Krislov spoke to the University community about what may happen in the months following the U.S. Supreme Court hearings.
Krislov presented a rundown of the events of the Supreme Court hearings on April 1, from the people who waited in line for two days to the 13 buses of students that came to support the University’s race-conscious admissions policies.
“It was interesting to hear about the actual proceedings of the case. (Students) put in a lot of time analyzing the cases, but to see how it manifested itself in the courtroom was intriguing,” LSA sophomore Pete Woiwode said.
Krislov said the defense was preparing for the case up until it was heard in the morning.
The plaintiffs’ arguments included three case studies, the most controversial of which was the Lipsitz study on diversity of college campuses which correlated the percentage of black students with how many students were satisfied with the quality of their education, Krislov said.
The conclusion of the study was that diversity harms the quality of education.
“Racial/ethnic diversity is about leadership. This is why corporations depend on places like the University of Michigan. They want students who have worked in a diverse environment because they want to operate on a global market,” Krislov said.
Krislov stated the two legal questions that will determine the fate of the University’s admissions policies, the first being, “Is diversity compelling enough that you can justify the use of race?” And the second, “Is the program too narrowly tailored?”
Krislov mentioned the importance of the Harvard University Program in weighing these questions. According to the program, “One ought to use race/ethnicity as a plus factor.”
It has been the basis for many admissions and financial aid programs.

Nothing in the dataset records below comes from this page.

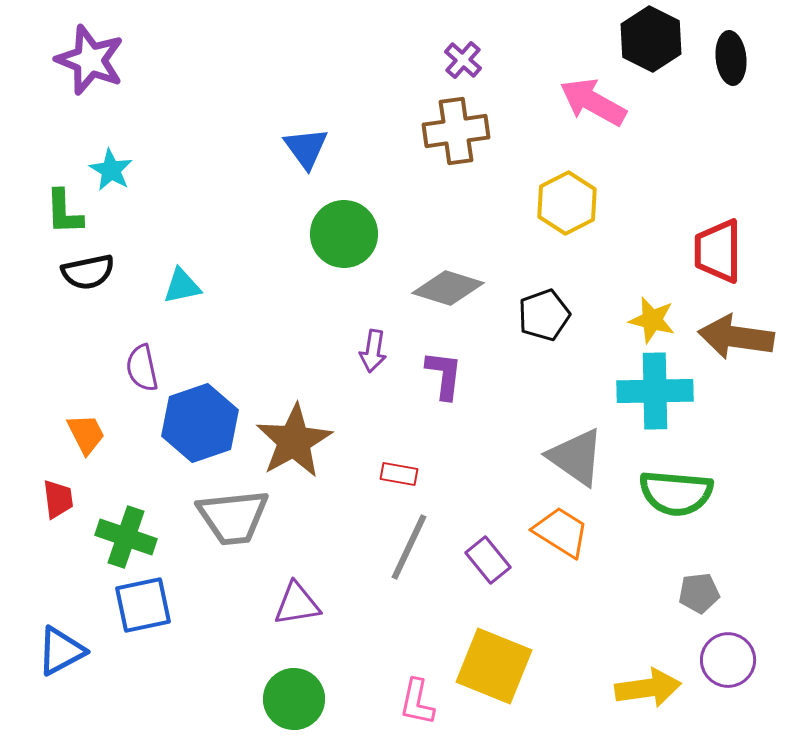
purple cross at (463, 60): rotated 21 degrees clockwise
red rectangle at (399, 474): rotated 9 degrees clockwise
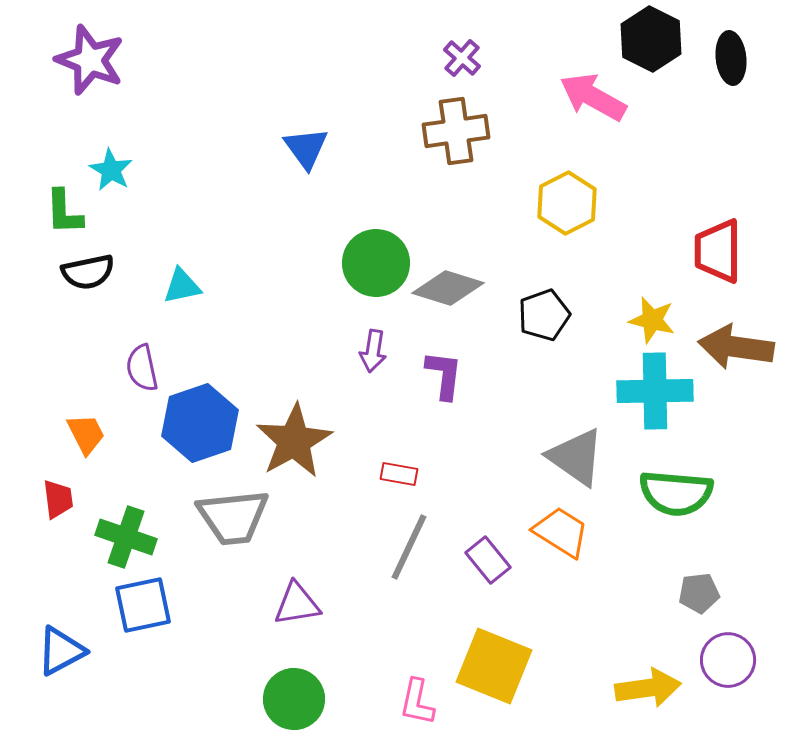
purple cross at (463, 60): moved 1 px left, 2 px up
pink arrow at (593, 102): moved 5 px up
green circle at (344, 234): moved 32 px right, 29 px down
brown arrow at (736, 337): moved 10 px down
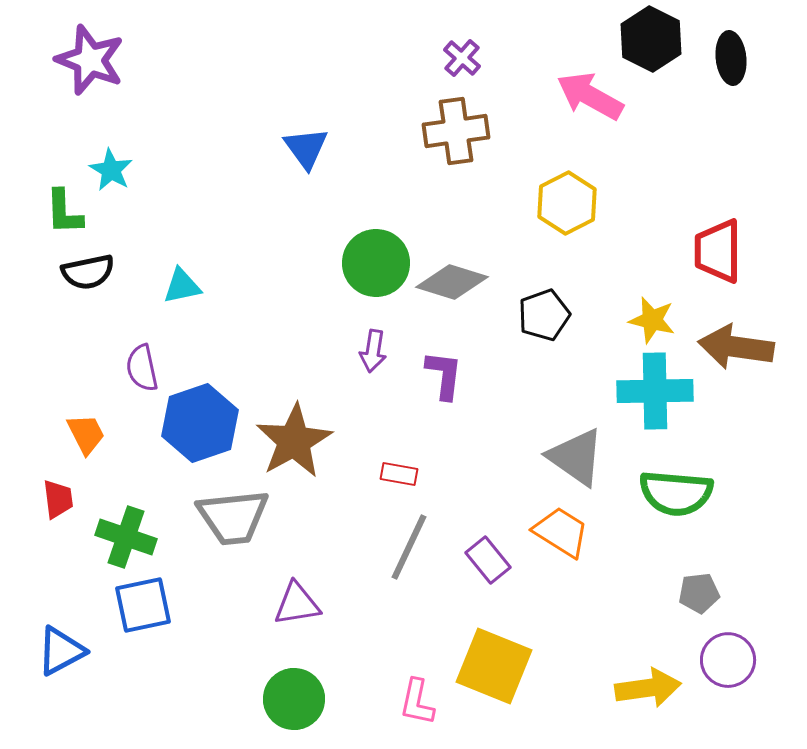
pink arrow at (593, 97): moved 3 px left, 1 px up
gray diamond at (448, 288): moved 4 px right, 6 px up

Krislov sent two distinct messages to University students.
“First, to think of (the admissions policies) as a numbers exercise is not correct. There were a number of white students admitted ahead of the plaintiffs with lower GPA and test scores. Don’t assume that you know everything that is in their portfolio. Second, everyone is highly qualified who gets in, and there are many highly qualified people who don’t get in,” he said.
Engineering junior, Won Chung said, “(Krislov) went through issues we know, but no compelling convictions of who will win. I think there should be more seminars and lectures like this because students need to be convinced to support this case, and we don’t get it as often as we should.”
The event was sponsored by the Michigan Union Program Board.